= Southern Gothic (2007 film) =

2007 film directed by Mark Young

Southern Gothic is a 2007 American film starring Yul Vasquez, William Forsythe, Jonathan Sachar and Nicole Duport, directed by Mark Young.

== Premise ==
A cult preacher, seeking the favours from a stripper, becomes a vampire.

==Cast==
- Yul Vazquez as Hazel Fortune
- William Forsythe as Pitt
- Jonathan Sachar as Daniel
- Nicole DuPort as Starla
- Dani Englander as Ava
- Emily Catherine Young as Hope
- William Boyer as Virgil
- April Carroll as Firegirl
- Steve Fortner as Zeek
- Brett Gentile as Melvin
- Bob Hungerford as Motel Clerk
- Carrie Anne Hunt as Cheerleader
- Joe Inscoe as Silas Freeman
- Johanna Jowett as Crystal
- David Loyer as Strip Club Patron

== Home video ==
A DVD version was released in 2010.

== Reception ==
Eye For Film gave the film a mixed review stating, "It also doesn't help that the film's best moment, in which a serial killer type stabs a woman to death only for her to then rise up and rip his jugular open, comes right at the start, establishing expectations that the remainder cannot fulfill." The German film magazine Cinema was more negative and described the film as "A B-movie that is visually shocking, but 'lacks blood' in terms of content and technique." as was FilmDienst, judging it was a "(v)isually rather restrained, otherwise highly abstruse horror film that uses the genre as a background for a wildly confused love story."
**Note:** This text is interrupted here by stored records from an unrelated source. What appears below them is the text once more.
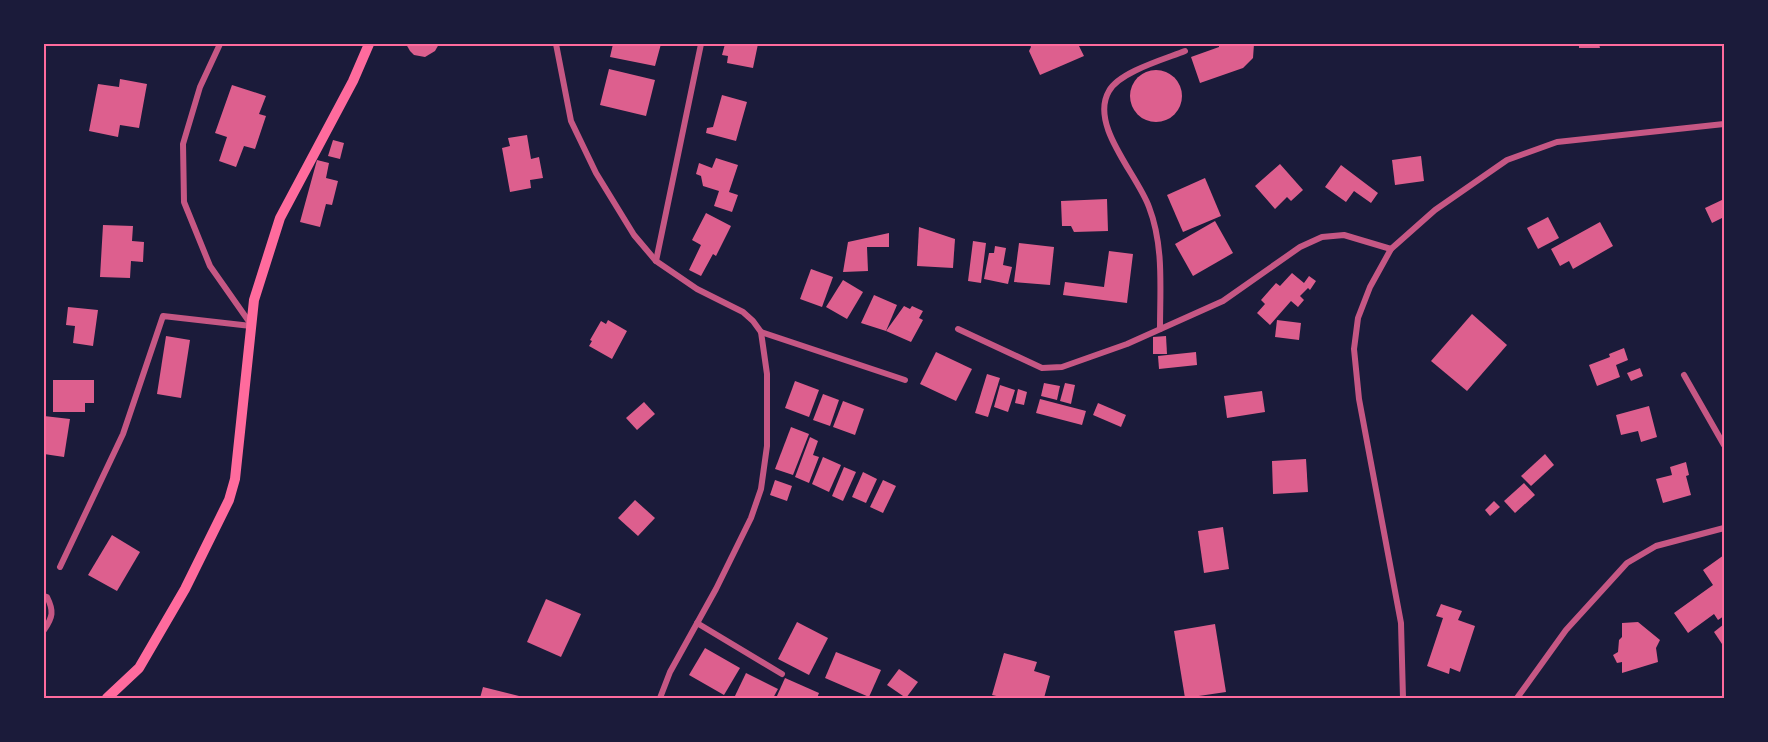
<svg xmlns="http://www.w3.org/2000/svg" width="1768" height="742" viewBox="0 0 1768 742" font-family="Inter,sans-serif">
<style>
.building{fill:#dd5f8e}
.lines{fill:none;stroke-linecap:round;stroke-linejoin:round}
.minor{stroke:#c65784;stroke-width:6}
.secondary{stroke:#ff6b9d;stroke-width:10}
.neatline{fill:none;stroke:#ff6b9d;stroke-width:2}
</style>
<rect width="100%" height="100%" fill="#1b1b3a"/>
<!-- building -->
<g class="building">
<path d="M406 44H439L435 51 425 57 414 55 410 51Z"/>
<path d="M613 44H661L655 66 610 57Z"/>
<path d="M725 44H758L753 68 727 63 728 56 722 55Z"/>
<path d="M1030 44H1078L1084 56 1040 75 1029 51 1031 47Z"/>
<path d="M1219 44H1254L1253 58 1243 68 1200 83 1191 57 1219 47Z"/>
<path d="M1579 44H1599L1600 48H1579Z"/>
<path d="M609 69 655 80 646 116 600 105Z"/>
<circle cx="1156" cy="96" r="26"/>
<path d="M120 79 147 84 139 128 120 125 118 137 89 131 98 84 119 87Z"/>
<path d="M232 85 266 96 259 114 266 116 255 149 244 146 236 167 219 161 227 137 215 133Z"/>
<path d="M722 95 747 102 736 141 706 133 707 128 713 127Z"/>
<path d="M527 135 531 159 539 157 543 178 530 180 531 188 510 192 502 148 510 146 508 138Z"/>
<path d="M333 140 344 143 340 159 328 156Z"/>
<path d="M1421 156 1424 181 1395 185 1392 160Z"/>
<path d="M716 158 738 165 729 192 738 195 732 212 714 206 719 191 703 186 701 176 696 174 699 163 712 168Z"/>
<path d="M317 160 329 163 326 178 338 181 332 205 326 204 320 227 300 222Z"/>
<path d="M1280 164 1303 190 1291 201 1287 197 1275 209 1255 186Z"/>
<path d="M1341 165 1378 193 1371 203 1354 191 1346 202 1325 187Z"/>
<path d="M1205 178 1221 216 1183 232 1167 195Z"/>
<path d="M1107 199 1108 231 1074 232 1071 226H1062L1061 201Z"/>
<path d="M1724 199V217L1712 223 1705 208Z"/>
<path d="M706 213 731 226 716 256 713 254 701 276 689 270 701 245 692 240Z"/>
<path d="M1548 217 1559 238 1538 249 1527 228Z"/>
<path d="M1215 221 1233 253 1193 276 1175 244Z"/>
<path d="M1600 222 1613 246 1573 269 1569 261 1560 266 1551 249Z"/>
<path d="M103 225 133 226 132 241 144 242 143 262 131 261 130 278 100 277Z"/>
<path d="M919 227 955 239 953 268 917 266Z"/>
<path d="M889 233V247H867L868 271 843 272 848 242Z"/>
<path d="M973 241 986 243 981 283 968 281Z"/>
<path d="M1019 243 1054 247 1050 285 1014 282Z"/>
<path d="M995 246 1006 248 1003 265 1012 267 1008 284 984 279 989 253H994Z"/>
<path d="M1109 251 1133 254 1127 303 1063 295 1065 282 1104 287Z"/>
<path d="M811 269 833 277 822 307 800 299Z"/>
<path d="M1292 273 1304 283 1309 276 1316 281 1310 290 1308 288 1300 296 1304 300 1298 307 1291 301 1270 325 1257 313 1265 304 1261 300 1276 283 1280 286Z"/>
<path d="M843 280 863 292 847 319 826 307Z"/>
<path d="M874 295 897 305 886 331 861 323Z"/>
<path d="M904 306 910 309 912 306 923 311 919 318 923 320 911 342 886 331Z"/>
<path d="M68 307 98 310 93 346 73 343 75 326 66 325Z"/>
<path d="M1472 314 1507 345 1467 391 1431 361Z"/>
<path d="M608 320 627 331 612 359 589 346 592 341 590 340 601 321 606 324Z"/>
<path d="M1277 320 1301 323 1299 340 1275 337Z"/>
<path d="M166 336 190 340 181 398 157 394Z"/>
<path d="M1166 336 1167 354H1153V337Z"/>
<path d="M1624 348 1628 360 1616 365 1620 377 1597 386 1589 365 1610 357 1609 354Z"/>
<path d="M936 352 972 369 956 401 920 384Z"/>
<path d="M1196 352 1197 365 1159 369 1158 356Z"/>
<path d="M1640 368 1643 376 1631 381 1627 373Z"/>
<path d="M987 374 1000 378 988 417 975 413Z"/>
<path d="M53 380H94V403H85V412H53Z"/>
<path d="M795 381 819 390 809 417 785 408Z"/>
<path d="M1044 383 1060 386 1057 400 1041 396Z"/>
<path d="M1065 383 1075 385 1071 404 1060 401Z"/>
<path d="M1000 385 1015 390 1008 412 994 407Z"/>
<path d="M1018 389 1027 392 1024 405 1015 403Z"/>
<path d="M1262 391 1265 412 1227 418 1224 396Z"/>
<path d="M823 394 839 400 830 426 813 420Z"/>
<path d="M1040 399 1086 411 1082 425 1036 413Z"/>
<path d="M843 401 864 409 855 435 833 427Z"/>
<path d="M644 402 655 414 637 430 626 418Z"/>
<path d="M1098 403 1126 415 1121 427 1093 415Z"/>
<path d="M1649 406 1657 437 1641 442 1638 431 1621 435 1616 415Z"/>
<path d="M44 416 70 419 64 457 44 454Z"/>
<path d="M791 427 809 434 793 475 775 469Z"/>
<path d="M810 437 818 441 813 455 819 457 809 483 795 477Z"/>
<path d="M1545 454 1554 465 1531 486 1521 476Z"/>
<path d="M823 457 841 465 829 492 812 484Z"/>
<path d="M1306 459 1308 492 1273 494 1272 461Z"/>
<path d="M1686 462 1689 475 1686 476 1691 495 1663 503 1656 479 1672 475 1670 467Z"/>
<path d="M844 467 856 472 843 501 832 496Z"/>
<path d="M863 472 877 479 866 503 852 497Z"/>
<path d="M775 480 792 486 787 501 770 495Z"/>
<path d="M883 480 896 486 883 513 870 507Z"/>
<path d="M1524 483 1535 495 1515 513 1504 501Z"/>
<path d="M635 500 655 518 638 536 618 518Z"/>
<path d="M1494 501 1500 507 1490 516 1485 510Z"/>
<path d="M1223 527 1229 569 1204 573 1198 531Z"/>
<path d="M112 535 140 552 117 591 88 575Z"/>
<path d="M1724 555V616L1718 620 1714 614 1688 633 1674 613 1713 585 1703 570Z"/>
<path d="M546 599 581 614 561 657 527 642Z"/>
<path d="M1441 604 1462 611 1458 620 1475 626 1460 672 1450 668 1449 674 1427 666 1443 618 1436 616Z"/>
<path d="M797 622 828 638 809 675 778 659Z"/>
<path d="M1638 622 1660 640 1656 648 1658 662 1622 673V662L1617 663 1613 655 1618 652 1619 640 1622 637V623Z"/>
<path d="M1215 624 1226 692 1185 698 1174 631Z"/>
<path d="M1724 624V647L1714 632Z"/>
<path d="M705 648 740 668 724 695 689 675Z"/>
<path d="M836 652 881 670 869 697 825 678Z"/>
<path d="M1004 653 1037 662 1034 671 1050 676 1044 698H1005L992 695Z"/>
<path d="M899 669 918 682 906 698 887 685Z"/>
<path d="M746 673 778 689 773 698H734Z"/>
<path d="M785 678 819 693 817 698H776Z"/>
<path d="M483 687 527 698H480Z"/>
</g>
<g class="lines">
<!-- minor -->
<g class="minor">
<path d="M220 44 200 87 183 144 184 202 210 266 250 323"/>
<path d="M556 44 571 121 596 173 634 235 656 261 697 289 743 312 753 321 761 332 767 374V446L761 489 751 518 716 589 670 672 660 698"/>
<path d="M656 261 701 44"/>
<path d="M958 329 1042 368 1062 367 1127 344 1223 301 1300 247 1322 237 1344 235 1391 249"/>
<path d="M1160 329C1160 288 1164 246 1149 207 1137 174 1089 125 1109 91 1119 72 1165 59 1185 51"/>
<path d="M761 332 905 380"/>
<path d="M1684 375 1724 445"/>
<path d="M60 567 123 434 163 316 251 326"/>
<path d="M44 596 47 597C54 611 53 617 44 630"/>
<path d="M697 623 782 674"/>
<path d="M1403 698 1401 623 1359 399 1354 349 1358 318 1370 287 1391 249 1435 210 1507 160 1557 142 1724 124"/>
<path d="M1517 698 1566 630 1627 563 1656 546 1724 528"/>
</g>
<!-- secondary -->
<path class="secondary" d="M107 698 139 668 185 589 229 500 235 479 254 300 280 218 353 81 369 44"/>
</g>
<!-- border -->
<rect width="1768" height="742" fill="none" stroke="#1b1b3a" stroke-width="90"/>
<rect x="45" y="45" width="1678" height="652" class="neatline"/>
</svg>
Mountain Xpress film critic Ken Hanke could not finish watching director Mark Young's previous film Phreaker so felt uneasy about Southern Gothic which he concluded was "a much better work and certainly worth a look for genre fans". In a positive review, Matt Brunson of Creative Loafing Charlotte wrote, "Narratively, local filmmaker Mark Young's vampire tale may not seem as original as his past efforts Phreaker and Dead Bodies, but visually, it (pardon the pun) goes right for the jugular, and it offers a juicy role to character actor William Forsythe (The Devil's Rejects) as a bloodsucking preacher."
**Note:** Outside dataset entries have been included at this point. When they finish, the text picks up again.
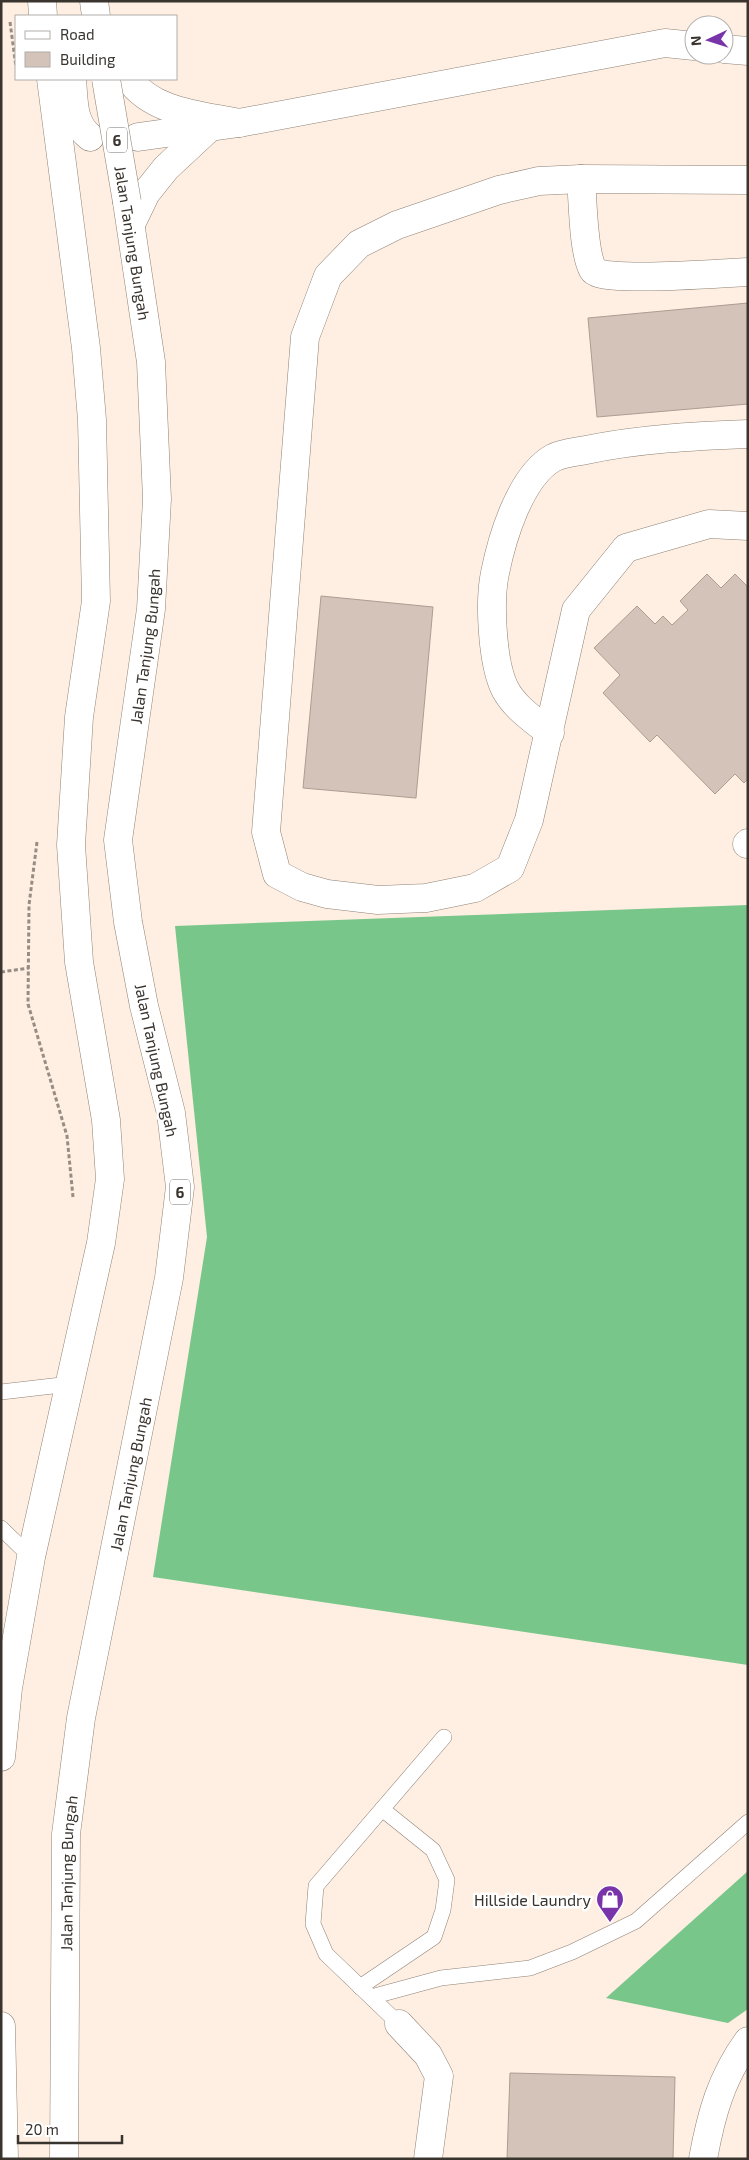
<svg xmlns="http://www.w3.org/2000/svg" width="749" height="2160" font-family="'Exo 2',sans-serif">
  <rect width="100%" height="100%" fill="#feefe2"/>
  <!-- forest -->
  <g fill="#79c68a">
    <polygon points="748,905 748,1665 153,1577 207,1237 175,926"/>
    <polygon points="748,1871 748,2009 728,2023 606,1998"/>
  </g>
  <!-- building -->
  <g fill="#d3c3b9" stroke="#ac9c92">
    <polygon points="748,303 748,404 597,417 588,318"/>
    <polygon points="707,574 721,588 735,574 748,587 748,779 744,783 735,774 715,794 657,735 650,742 603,693 620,675 594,648 637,606 655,624 663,616 672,625 688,610 680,601"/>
    <polygon points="321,596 433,607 416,798 303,788"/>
    <polygon points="510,2073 675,2077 673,2159 507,2159"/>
  </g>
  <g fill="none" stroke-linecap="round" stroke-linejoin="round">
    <!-- lane casing -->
    <g stroke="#8f8276" stroke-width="16">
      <g id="lane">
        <polyline points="1,1392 70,1384"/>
        <polyline points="1,1528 31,1557"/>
        <polyline points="360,1987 434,1937 443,1910 447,1880 433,1850 382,1809"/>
        <polyline points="371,1997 441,1978 530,1968 572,1952 636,1921 748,1822"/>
        <polyline points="399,2024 326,1954 313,1924 316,1886 444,1737"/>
      </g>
    </g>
    <!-- street casing -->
    <g stroke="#8f8276" stroke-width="29">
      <g id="street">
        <polyline points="724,49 748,51"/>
        <path d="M72,79C74,100 72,123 90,137"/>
        <polyline points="138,137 239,123 665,43 694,46"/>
        <path d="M581,179C583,202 583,252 593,270C601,283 727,273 748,272"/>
        <polyline points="748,180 581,179 539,181 499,190 397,225 359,244 328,276 305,337 266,832 277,874 302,887 327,894 378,900 426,898 475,888 510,868 529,820 576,610 626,548 709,524 748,526"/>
        <path d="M550,733C534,720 515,708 505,689C492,663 489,601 495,573C502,538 520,477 553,458C562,453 576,452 586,450C638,439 694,436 748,434"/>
        <polyline points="747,844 748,843"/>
        <polyline points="399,2024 428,2055 439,2076 428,2159"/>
        <path d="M703,2159C711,2115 721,2078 748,2041"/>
      </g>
    </g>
    <!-- primary casing -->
    <g stroke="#8f8276" stroke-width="29">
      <g id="primary">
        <polyline points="42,1 43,16"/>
        <polyline points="94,1 96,16"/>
        <path d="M129,79C153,113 201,115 239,123"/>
        <polyline points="131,224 146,193 166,168 209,128"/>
        <polyline points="1,1757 8,1688 31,1557 101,1243 110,1179 106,1120 79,962 71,845 79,717 96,601 92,420 86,348 51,79"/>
        <polyline points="1,2026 4,2159"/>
        <path id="s1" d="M64,2159L66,1834L81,1718L169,1278L180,1187L171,1113L144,1006L128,922L118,840L151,609L157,499L151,362L127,202"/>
      </g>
    </g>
    <!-- path -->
    <g stroke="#978d84" stroke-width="3" stroke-dasharray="4 2.5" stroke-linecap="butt">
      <polyline points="10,22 16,67"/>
      <polyline points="37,842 29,905 28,1004 67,1136 73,1197"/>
      <polyline points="1,972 29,968"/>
    </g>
    <!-- lane -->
    <use href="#lane" stroke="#fff" stroke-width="15"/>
    <!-- street -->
    <use href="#street" stroke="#fff" stroke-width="28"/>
    <!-- primary -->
    <use href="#primary" stroke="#fff" stroke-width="28"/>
    <!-- primary-bridge casing -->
    <g stroke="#8f8276" stroke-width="29" stroke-linecap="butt">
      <polyline id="primary-bridge" points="106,79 127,202"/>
    </g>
    <!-- primary-bridge -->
    <use href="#primary-bridge" stroke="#fff" stroke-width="28"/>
  </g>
  <!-- icons -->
  <defs>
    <g id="shop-pin" transform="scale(1.4375)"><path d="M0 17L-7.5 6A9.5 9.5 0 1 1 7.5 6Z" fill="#7834a8" stroke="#fff"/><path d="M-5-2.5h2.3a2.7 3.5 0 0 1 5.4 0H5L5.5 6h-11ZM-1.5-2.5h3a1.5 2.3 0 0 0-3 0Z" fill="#fff"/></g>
  </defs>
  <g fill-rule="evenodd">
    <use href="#shop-pin" x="610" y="1899"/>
  </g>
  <g text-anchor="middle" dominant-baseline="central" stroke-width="5" stroke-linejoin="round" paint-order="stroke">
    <!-- shield labels -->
    <g fill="#fff" stroke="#75716d" stroke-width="1">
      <rect x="107" y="127.5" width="20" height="25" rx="4"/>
      <rect x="170" y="1179.5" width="20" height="25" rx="4"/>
    </g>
    <g font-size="15" font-weight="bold" fill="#3a342f">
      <text x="117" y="140">6</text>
      <text x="180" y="1192">6</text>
    </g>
    <!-- street labels -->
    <g font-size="16" fill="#3a342f" stroke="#fff">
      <text transform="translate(133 243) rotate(81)">Jalan Tanjung Bungah</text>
      <text stroke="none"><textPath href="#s1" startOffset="1531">Jalan Tanjung Bungah</textPath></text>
      <text transform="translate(157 1060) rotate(78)">Jalan Tanjung Bungah</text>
      <text stroke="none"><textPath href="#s1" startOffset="691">Jalan Tanjung Bungah</textPath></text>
      <text stroke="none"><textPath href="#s1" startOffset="286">Jalan Tanjung Bungah</textPath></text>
    </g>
    <!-- poi labels -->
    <g font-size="16" fill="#3a342f" stroke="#fff" text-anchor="end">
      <text x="591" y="1899">Hillside Laundry</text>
    </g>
  </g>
  <!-- border -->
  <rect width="749" height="2160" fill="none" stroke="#3a342f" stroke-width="5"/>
  <!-- legend -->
  <rect x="15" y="15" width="162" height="65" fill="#ffffff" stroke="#b0aeac"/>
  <rect x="25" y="31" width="25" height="8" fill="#ffffff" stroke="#b0aeac"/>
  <text x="60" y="40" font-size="15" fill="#3a342f">Road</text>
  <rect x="25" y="52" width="25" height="15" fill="#d3c3b9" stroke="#b0aeac"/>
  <text x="60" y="65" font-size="15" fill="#3a342f">Building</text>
  <!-- north arrow -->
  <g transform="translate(709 40) rotate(266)"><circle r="24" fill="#ffffff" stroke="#b0aeac"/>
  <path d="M0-4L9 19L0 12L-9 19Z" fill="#7834a8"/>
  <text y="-8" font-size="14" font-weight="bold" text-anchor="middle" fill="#3a342f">N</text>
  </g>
  <!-- scale -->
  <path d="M18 2135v8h104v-8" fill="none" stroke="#3a342f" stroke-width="2.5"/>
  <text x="25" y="2135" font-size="15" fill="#3a342f" stroke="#ffffff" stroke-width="4" paint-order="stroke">20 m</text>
</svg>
In a negative review of the film, Rue Morgues Jason Lapeyre wrote, "Almost every line of dialogue is ridiculous, never once sounding like something a human being would actually say. ... The clunky dialogue would be forgiveable if the movie was any fun, but instead it's weighed down by a faux seriousness that turns every scene into a boring drag".